List the action given in each numbered step of the Lucas Chess Linux installation instructions below.

START SELECTED PASSAGE

I honestly don’t understand what the issue is. Typing a couple of simple commands in a terminal emulator is exactly the same as typing text into a web browser.

The developer has made it very easy to install;

1) Download LucasChessR2_04_LINUX.sh (for X11) or LucasChessR2_04_LINUX_WAYLAND.sh (for Wayland).
2) Start a terminal emulator e.g. gnome-terminal
3) Navigate to the directory where you downloaded the file (using the cd command at the shell prompt), cd stands for change directory.
4) When you are in the directory where you downloaded the file, issue the command in the terminal emulator:
sh ./LucasChessR2_04_LINUX.sh (if you downloaded the X11 file)

Then it’s a nice graphical installation.

If you get an error saying no such file, then you are not in the correct directory or you downloaded the Wayland version.

If you can’t work out how to get into the directory where you downloaded the file, that’s really not the developer’s fault. But it will probably be in your Downloads directory. The ~ character is useful. If you type

cd ~/Downloads

that will probably get you to the directory where the file was downloaded.

END SELECTED PASSAGE
START MATERIAL PROVIDED

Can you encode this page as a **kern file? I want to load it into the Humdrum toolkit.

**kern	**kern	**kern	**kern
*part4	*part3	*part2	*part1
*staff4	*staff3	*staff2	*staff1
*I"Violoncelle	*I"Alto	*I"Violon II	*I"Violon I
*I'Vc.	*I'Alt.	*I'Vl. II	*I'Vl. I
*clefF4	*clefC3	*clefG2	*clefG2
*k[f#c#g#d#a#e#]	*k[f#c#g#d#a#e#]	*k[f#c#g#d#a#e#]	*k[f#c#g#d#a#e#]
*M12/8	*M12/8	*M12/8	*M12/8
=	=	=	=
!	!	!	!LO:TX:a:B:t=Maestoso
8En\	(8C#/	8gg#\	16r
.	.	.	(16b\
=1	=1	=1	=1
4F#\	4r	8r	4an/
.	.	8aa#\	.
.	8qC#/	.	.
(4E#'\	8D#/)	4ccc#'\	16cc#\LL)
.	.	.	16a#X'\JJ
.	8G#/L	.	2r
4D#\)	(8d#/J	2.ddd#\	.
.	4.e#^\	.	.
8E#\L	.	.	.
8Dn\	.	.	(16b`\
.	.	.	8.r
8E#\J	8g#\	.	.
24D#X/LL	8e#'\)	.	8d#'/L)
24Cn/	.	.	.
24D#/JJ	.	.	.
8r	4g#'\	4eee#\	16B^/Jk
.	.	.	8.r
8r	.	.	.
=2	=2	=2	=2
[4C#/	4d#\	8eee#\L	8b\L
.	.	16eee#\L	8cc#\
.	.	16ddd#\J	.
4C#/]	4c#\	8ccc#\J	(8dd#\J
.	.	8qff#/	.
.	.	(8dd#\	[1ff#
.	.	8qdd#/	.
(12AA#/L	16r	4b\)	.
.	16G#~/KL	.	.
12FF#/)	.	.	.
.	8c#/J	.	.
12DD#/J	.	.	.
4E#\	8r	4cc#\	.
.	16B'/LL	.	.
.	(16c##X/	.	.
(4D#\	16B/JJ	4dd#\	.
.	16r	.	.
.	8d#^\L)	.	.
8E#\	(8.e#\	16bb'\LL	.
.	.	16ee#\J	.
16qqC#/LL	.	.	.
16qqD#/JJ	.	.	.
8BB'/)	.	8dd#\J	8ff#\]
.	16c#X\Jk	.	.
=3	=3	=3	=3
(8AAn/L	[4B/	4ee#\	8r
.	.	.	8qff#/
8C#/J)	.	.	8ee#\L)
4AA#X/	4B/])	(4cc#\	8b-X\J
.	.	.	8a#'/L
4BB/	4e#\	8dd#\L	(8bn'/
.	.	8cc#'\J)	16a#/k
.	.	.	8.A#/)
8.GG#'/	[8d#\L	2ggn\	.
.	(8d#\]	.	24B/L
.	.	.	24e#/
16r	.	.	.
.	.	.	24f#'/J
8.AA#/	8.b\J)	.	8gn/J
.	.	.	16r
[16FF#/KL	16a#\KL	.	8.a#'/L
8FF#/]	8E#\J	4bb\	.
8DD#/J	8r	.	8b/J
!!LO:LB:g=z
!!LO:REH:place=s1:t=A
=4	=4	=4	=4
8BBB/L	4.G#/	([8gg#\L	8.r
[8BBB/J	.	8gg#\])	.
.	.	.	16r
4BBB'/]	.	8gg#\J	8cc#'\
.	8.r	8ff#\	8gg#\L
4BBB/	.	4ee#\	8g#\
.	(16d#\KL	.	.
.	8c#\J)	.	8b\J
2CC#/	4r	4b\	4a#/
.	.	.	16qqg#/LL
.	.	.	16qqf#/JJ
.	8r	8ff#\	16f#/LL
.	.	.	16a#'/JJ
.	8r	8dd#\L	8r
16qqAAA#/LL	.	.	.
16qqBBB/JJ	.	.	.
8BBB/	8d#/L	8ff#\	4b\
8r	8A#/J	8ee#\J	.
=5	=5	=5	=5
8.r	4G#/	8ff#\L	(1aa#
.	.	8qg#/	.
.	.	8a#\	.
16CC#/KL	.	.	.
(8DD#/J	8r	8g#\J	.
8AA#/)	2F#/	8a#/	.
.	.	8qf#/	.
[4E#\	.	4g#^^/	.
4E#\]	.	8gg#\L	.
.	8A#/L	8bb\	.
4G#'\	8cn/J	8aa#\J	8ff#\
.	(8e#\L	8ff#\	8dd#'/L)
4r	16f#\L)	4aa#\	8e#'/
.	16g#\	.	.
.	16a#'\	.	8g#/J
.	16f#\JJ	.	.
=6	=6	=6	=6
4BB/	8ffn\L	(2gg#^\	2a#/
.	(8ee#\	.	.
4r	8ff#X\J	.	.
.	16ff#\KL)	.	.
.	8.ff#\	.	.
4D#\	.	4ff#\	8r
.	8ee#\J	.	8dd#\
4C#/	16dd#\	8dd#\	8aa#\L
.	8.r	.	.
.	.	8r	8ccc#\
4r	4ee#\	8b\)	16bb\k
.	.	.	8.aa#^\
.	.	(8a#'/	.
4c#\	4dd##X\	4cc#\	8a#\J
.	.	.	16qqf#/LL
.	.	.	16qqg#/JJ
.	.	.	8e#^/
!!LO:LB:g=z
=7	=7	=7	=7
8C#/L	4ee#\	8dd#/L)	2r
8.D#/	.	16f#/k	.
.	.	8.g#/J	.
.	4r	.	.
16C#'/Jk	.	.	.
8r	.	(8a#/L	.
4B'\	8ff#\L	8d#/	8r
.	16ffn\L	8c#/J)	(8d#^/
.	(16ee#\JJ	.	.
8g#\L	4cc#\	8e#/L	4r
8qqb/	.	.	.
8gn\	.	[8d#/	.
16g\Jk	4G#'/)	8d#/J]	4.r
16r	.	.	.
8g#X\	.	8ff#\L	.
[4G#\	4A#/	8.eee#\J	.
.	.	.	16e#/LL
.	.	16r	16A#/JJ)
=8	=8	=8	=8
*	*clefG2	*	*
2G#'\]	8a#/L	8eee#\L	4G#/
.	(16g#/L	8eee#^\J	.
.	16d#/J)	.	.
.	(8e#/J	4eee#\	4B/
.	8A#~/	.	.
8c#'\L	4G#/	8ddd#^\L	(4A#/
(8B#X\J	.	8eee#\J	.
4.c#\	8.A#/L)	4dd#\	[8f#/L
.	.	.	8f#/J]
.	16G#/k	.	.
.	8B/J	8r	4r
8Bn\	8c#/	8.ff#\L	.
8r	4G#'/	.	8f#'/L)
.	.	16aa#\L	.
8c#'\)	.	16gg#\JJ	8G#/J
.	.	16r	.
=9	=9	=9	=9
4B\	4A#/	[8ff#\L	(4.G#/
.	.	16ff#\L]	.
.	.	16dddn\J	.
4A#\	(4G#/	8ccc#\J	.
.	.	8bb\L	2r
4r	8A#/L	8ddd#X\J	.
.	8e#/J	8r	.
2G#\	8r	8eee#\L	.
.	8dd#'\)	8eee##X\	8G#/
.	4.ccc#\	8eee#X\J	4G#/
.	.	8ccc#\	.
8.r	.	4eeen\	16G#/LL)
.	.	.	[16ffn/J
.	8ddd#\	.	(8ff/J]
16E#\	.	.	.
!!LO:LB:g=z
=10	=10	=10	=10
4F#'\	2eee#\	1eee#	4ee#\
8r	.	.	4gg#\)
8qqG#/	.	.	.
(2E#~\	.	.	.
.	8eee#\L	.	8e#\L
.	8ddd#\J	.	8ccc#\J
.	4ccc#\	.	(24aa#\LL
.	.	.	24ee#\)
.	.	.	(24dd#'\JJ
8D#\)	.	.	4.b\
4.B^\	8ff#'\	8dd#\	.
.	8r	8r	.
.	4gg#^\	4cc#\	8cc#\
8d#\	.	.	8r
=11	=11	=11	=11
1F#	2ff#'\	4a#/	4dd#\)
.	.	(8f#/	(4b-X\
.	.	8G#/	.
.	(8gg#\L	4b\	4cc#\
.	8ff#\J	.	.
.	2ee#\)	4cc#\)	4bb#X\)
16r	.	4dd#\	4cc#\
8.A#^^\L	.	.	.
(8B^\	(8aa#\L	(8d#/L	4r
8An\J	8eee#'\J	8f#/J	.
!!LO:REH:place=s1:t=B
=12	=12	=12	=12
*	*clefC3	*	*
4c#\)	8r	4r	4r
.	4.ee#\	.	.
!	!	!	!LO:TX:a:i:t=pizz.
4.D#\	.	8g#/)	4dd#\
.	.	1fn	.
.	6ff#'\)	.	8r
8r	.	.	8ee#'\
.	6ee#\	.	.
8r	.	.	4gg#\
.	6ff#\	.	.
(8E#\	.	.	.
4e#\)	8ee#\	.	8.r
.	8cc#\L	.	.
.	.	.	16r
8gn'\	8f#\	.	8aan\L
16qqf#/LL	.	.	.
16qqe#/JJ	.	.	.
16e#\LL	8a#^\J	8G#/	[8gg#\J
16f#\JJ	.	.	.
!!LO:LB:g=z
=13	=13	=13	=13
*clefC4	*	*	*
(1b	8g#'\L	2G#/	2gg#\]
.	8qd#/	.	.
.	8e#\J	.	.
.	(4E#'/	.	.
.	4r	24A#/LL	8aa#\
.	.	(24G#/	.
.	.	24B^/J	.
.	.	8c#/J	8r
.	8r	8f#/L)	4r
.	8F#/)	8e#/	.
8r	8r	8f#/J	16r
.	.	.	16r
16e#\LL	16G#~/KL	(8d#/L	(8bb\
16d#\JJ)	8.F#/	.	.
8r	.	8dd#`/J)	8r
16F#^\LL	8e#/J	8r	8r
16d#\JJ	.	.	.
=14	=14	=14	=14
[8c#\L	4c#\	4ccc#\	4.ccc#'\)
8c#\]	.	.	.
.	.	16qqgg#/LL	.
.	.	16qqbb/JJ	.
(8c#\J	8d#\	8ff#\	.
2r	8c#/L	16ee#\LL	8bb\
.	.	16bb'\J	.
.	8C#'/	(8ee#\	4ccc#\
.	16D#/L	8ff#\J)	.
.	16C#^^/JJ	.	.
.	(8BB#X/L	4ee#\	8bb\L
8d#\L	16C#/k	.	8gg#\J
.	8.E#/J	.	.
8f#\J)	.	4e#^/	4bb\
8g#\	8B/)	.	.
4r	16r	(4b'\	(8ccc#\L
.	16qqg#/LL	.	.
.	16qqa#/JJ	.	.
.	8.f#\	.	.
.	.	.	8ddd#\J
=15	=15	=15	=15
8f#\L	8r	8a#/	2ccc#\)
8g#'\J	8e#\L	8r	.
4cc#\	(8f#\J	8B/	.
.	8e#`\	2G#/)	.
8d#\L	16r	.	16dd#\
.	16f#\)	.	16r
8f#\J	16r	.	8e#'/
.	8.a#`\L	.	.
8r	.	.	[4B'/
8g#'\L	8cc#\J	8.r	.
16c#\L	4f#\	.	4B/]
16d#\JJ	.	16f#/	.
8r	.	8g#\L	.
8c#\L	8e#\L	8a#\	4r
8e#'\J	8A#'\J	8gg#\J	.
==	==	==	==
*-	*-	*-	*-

END MATERIAL PROVIDED

--- ANSWER BOX ---
1. Download LucasChessR2_04_LINUX.sh (for X11) or LucasChessR2_04_LINUX_WAYLAND.sh (for Wayland).
2. Start a terminal emulator, e.g. gnome-terminal.
3. Navigate to the directory where the file was downloaded using the cd command.
4. From that directory, issue the command sh ./LucasChessR2_04_LINUX.sh (if the X11 file was downloaded).